==== Texto para leitura

Chamado a opinar sobre a continuidade ou não do julgamento na tarde deste dia 23, sobre comunicado da Comissão de Constituição e Justiça (CCJ) do Senado Federal informando ter aprovado um projeto de lei que trata do assunto, Celso de Mello fez outro voto, bem mais curto mas tão incisivo quanto o primeiro. Para o decano, “a mera existência de proposições legislativas em tramitação no Congresso Nacional, como as ora mencionadas na petição do Senado Federal, não tem o condão de afastar, por si só, a configuração, na espécie, de inércia por parte do Poder Legislativo.”

Celso de Mello fez questão ainda de lembrar que “decorridos mais de trinta (30) anos da promulgação da vigente Carta Política, ainda não se registrou – no que concerne à punição dos atos e comportamentos resultantes de discriminação contra pessoas em razão de sua orientação sexual ou em decorrência de sua identidade de gênero – a necessária intervenção concretizadora do Congresso Nacional.” E listou 17 proposituras sem análise pelo parlamento desde 1997 como exemplos do que configura, na opinião do ministro, “inércia abusiva e inconstitucional do Poder Legislativo.”

A Procuradoria Geral da República também manifestou-se em relação ao comunicado do Senado pelo reconhecimento da mora legislativa e apontou como “relevante que o Supremo Tribunal Federal intervenha para acelerar o processo de produção normativa e conferir concretização aos comandos constitucionais de punição de qualquer discriminação atentatória dos direitos e liberdades fundamentais”, citou o decano.

Voto pelo prosseguimento e crítica fina a Toffoli

O presidente do STF, Dias Toffoli, e o ministro Marco Aurélio Mello manifestaram-se pela suspensão do julgamento para dar ao Legislativo o pronunciamento final sobre o tema, amparando-se na votação havida na CCJ da Casa Revisora. Os dois argumentaram que o voto do decano em fevereiro fez com que o parlamento retomasse a análise de matérias sobre o assunto e que a sociedade refletisse.

========
==== Dados fornecidos

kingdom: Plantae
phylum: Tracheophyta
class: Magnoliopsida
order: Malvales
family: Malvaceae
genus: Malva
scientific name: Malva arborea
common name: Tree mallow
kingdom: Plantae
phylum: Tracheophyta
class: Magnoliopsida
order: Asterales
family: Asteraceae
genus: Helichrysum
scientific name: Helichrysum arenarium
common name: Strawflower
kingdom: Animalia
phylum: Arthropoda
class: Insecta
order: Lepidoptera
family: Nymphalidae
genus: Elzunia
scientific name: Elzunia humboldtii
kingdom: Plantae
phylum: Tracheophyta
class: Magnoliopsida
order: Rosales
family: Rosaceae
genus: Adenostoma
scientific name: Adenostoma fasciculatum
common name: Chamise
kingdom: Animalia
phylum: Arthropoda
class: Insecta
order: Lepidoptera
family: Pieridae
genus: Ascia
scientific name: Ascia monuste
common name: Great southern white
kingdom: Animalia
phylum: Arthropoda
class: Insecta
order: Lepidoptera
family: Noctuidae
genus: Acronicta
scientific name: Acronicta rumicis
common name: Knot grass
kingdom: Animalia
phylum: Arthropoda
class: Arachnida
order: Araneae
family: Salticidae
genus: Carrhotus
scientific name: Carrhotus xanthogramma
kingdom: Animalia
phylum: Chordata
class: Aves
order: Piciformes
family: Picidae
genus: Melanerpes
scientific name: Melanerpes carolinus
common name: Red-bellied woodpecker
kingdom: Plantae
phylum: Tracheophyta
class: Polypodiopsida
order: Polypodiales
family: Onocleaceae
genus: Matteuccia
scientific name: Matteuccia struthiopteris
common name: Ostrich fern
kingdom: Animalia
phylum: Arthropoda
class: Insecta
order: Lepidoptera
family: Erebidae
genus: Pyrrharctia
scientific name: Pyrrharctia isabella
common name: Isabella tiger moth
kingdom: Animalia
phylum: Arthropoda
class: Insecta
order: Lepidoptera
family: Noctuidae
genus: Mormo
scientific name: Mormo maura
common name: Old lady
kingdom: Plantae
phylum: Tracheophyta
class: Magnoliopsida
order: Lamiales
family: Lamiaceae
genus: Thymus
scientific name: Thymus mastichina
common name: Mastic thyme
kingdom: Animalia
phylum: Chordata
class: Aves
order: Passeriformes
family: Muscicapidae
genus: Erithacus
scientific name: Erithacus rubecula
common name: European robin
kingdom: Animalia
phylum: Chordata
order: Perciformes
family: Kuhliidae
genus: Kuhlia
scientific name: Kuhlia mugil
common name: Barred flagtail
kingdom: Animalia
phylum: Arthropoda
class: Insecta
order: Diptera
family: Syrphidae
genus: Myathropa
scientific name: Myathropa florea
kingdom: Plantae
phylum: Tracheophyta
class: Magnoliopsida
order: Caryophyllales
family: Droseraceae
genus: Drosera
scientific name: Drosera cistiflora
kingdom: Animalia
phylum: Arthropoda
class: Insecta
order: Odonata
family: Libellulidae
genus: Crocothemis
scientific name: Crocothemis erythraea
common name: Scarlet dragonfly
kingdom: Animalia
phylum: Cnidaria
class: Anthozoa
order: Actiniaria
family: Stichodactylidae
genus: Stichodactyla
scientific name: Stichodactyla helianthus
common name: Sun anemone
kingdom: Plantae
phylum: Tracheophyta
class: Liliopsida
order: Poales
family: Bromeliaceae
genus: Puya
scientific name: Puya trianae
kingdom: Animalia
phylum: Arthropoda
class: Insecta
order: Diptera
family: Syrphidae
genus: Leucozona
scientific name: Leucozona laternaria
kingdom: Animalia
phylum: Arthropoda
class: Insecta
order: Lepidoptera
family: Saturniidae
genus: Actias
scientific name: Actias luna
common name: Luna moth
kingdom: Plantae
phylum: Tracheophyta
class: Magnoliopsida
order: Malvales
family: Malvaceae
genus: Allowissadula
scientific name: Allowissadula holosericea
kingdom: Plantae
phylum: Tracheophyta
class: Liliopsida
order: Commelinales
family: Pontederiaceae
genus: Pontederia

========

§ Objetivos
**A)** Transcreva literalmente, do texto sobre o julgamento no STF, tudo o que vai desde "O presidente do" até "a sociedade refletisse.".
**B)** Traduza para o inglês a seguinte frase do texto sobre o julgamento no STF: "Os dois argumentaram que o voto do decano em fevereiro fez com que o parlamento retomasse a análise de matérias sobre o assunto e que a sociedade refletisse."
**C)** Segundo o texto sobre o julgamento no STF, quantas proposituras sem análise pelo parlamento desde 1997 Celso de Mello listou?

§ Respostas das tarefas
**A)**
O presidente do STF, Dias Toffoli, e o ministro Marco Aurélio Mello manifestaram-se pela suspensão do julgamento para dar ao Legislativo o pronunciamento final sobre o tema, amparando-se na votação havida na CCJ da Casa Revisora. Os dois argumentaram que o voto do decano em fevereiro fez com que o parlamento retomasse a análise de matérias sobre o assunto e que a sociedade refletisse.

**B)** The two argued that the senior justice's vote in February had caused parliament to resume its review of measures on the subject and society to reflect.

**C)** Dezessete proposituras.